What to produce:
Where in the data below does the word "القدس" appear? Copy every line that has it.

────────────────────

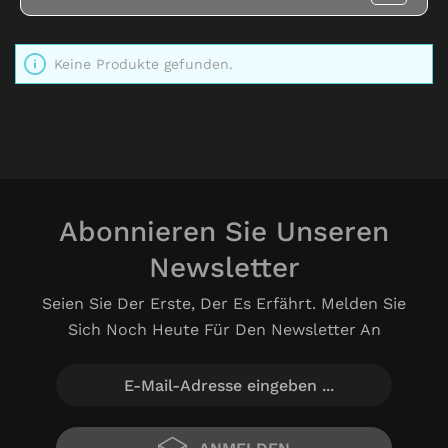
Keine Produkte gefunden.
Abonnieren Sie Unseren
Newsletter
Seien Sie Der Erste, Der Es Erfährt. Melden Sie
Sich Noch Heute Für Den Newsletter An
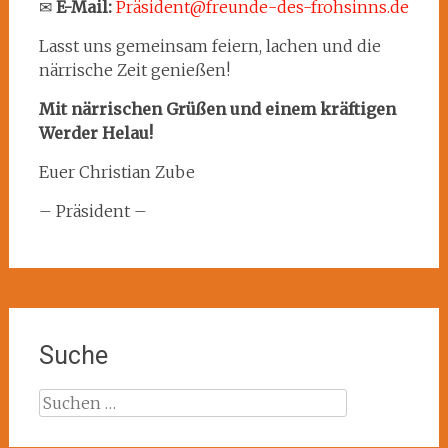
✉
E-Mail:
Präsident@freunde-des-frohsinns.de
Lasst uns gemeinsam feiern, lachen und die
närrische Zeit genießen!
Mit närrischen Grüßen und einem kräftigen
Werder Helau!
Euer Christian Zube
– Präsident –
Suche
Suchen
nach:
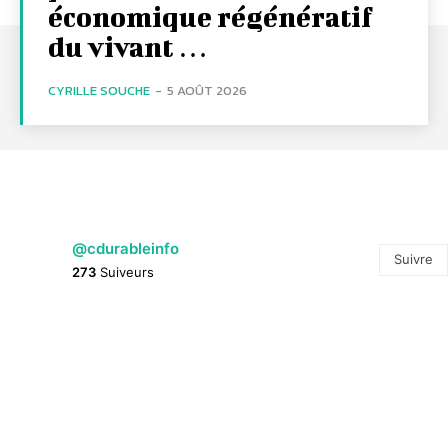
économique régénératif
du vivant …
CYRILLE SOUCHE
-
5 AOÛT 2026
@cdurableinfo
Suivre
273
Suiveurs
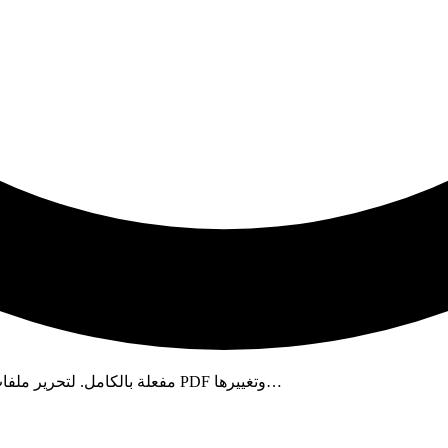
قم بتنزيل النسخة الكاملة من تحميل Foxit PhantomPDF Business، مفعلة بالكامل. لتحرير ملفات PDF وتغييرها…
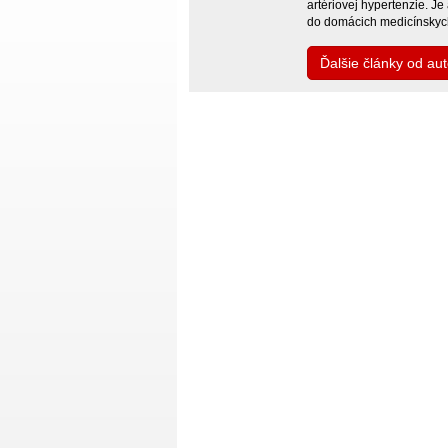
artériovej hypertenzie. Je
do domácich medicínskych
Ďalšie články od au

────────────────────

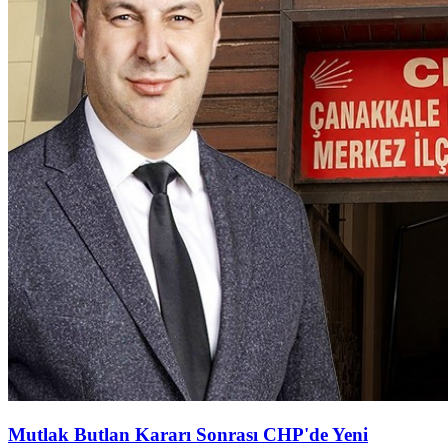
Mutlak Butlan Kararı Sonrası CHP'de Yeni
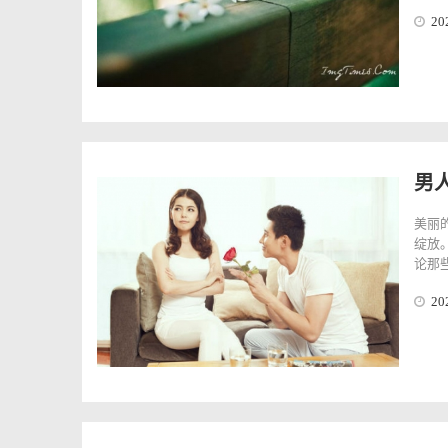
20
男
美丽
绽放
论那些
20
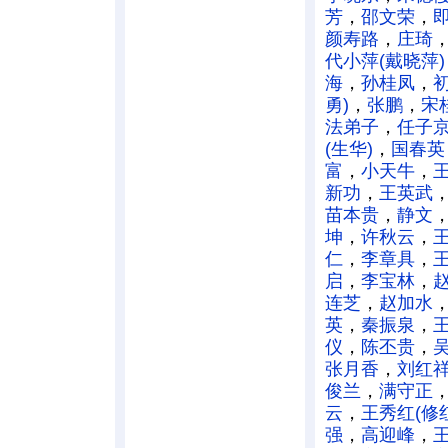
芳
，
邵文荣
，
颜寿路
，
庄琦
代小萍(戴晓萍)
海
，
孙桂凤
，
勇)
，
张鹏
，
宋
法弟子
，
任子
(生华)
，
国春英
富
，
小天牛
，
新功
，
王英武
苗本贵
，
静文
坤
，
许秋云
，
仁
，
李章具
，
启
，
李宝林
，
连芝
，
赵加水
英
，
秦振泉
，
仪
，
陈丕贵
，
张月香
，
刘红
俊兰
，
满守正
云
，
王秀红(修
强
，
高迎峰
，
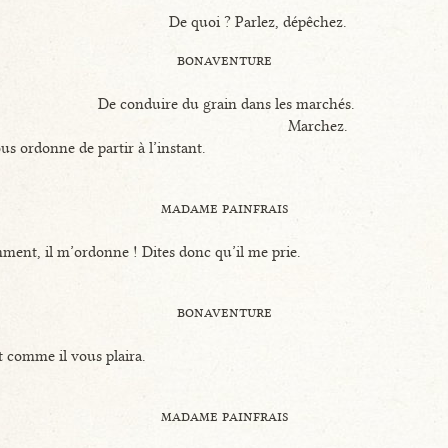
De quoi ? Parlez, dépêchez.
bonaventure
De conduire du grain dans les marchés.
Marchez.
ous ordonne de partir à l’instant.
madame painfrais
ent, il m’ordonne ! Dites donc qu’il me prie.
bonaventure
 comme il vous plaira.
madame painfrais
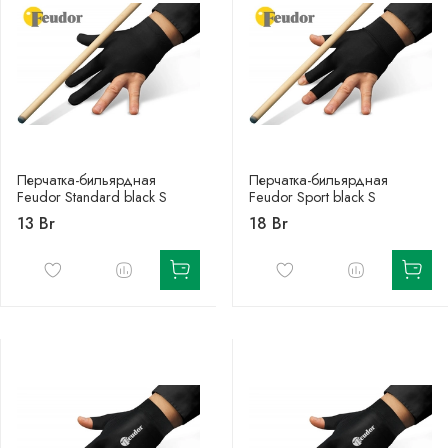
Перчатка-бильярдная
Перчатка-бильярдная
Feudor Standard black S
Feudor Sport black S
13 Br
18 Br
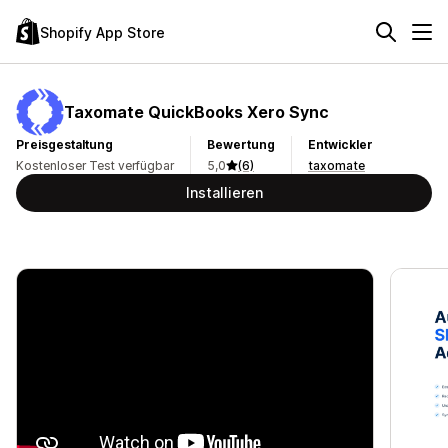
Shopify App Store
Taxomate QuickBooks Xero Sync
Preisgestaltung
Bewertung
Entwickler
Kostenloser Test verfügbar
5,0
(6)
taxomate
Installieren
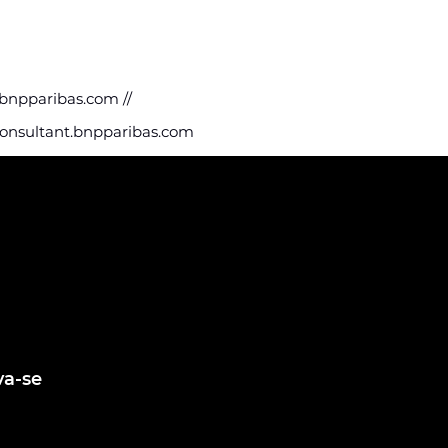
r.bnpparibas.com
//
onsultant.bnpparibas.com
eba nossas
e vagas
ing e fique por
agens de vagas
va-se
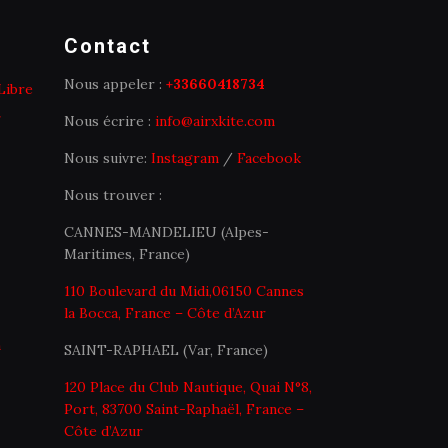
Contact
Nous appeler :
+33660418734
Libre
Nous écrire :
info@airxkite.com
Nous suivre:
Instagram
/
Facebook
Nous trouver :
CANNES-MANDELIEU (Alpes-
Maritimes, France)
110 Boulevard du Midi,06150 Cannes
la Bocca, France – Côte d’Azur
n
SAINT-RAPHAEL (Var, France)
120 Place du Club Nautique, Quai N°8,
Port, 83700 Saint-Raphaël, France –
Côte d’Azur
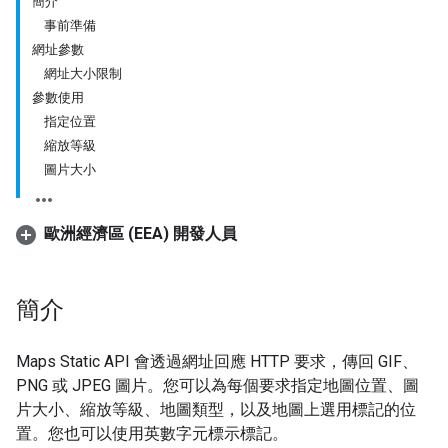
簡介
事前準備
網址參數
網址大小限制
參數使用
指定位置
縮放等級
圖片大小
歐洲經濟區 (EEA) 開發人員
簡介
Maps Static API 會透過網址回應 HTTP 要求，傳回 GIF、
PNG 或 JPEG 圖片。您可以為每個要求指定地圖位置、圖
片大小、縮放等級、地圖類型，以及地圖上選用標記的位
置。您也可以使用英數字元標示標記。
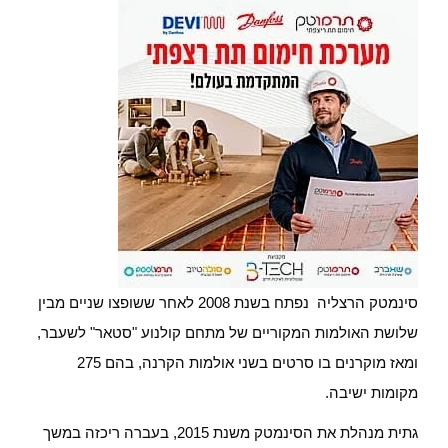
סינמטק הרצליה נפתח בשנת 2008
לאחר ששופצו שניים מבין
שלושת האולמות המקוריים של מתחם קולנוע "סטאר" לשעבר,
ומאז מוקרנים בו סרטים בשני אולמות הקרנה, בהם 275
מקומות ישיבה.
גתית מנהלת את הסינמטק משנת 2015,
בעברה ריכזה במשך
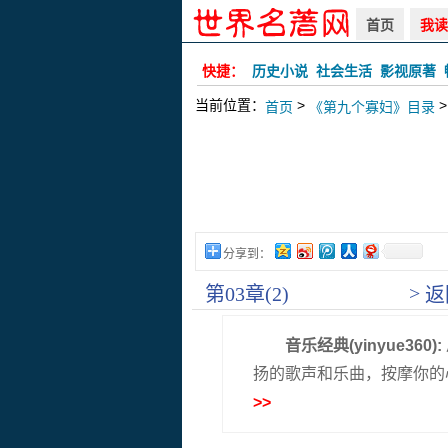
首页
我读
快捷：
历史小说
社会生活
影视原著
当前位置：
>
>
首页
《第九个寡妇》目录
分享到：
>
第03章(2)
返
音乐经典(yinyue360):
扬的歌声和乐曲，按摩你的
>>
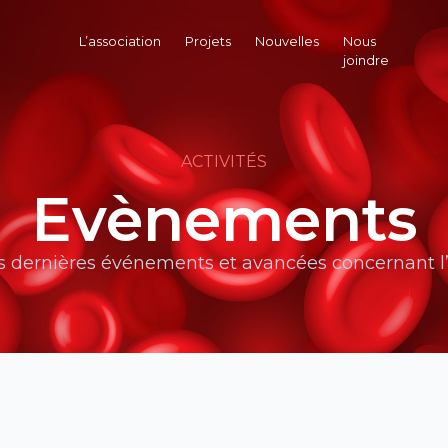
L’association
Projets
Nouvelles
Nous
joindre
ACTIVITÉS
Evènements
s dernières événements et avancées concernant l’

────────────────────

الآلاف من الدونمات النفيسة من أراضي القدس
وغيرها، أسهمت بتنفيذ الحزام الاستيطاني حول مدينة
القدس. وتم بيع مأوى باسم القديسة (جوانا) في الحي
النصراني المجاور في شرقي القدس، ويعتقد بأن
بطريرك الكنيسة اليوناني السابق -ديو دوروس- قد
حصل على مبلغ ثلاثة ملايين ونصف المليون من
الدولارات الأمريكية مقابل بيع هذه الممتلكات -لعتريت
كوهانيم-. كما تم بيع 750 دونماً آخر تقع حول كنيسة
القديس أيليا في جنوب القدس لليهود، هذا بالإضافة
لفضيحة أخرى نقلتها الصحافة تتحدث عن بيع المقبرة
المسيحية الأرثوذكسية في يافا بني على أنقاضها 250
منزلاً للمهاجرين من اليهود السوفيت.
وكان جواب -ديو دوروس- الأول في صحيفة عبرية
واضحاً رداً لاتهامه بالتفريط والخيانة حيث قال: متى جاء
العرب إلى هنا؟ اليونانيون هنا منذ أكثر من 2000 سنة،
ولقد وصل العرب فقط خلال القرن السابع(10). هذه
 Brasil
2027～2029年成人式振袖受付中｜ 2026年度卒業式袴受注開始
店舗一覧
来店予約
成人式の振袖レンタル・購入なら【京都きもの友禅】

────────────────────

Response box:
الآلاف من الدونمات النفيسة من أراضي القدس
القدس. وتم بيع مأوى باسم القديسة (جوانا) في الحي
النصراني المجاور في شرقي القدس، ويعتقد بأن
القديس أيليا في جنوب القدس لليهود، هذا بالإضافة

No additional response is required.